▶ Work instructions
Rewrite the text lines of the entries below as a Markdown table with the columns "No." and "Line", numbering the rows and skipping blank lines. Leave the pictures out of your answer.

----

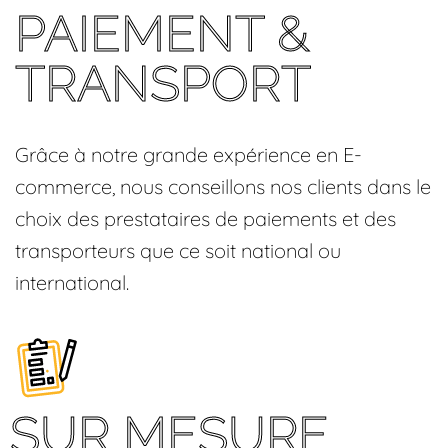
PAIEMENT &
TRANSPORT
Grâce à notre grande expérience en E-
commerce, nous conseillons nos clients dans le
choix des prestataires de paiements et des
transporteurs que ce soit national ou
international.
SUR MESURE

----

▶ Completed task
| No. | Line |
|---|---|
| 1 | PAIEMENT & |
| 2 | TRANSPORT |
| 3 | Grâce à notre grande expérience en E- |
| 4 | commerce, nous conseillons nos clients dans le |
| 5 | choix des prestataires de paiements et des |
| 6 | transporteurs que ce soit national ou |
| 7 | international. |
| 8 | SUR MESURE |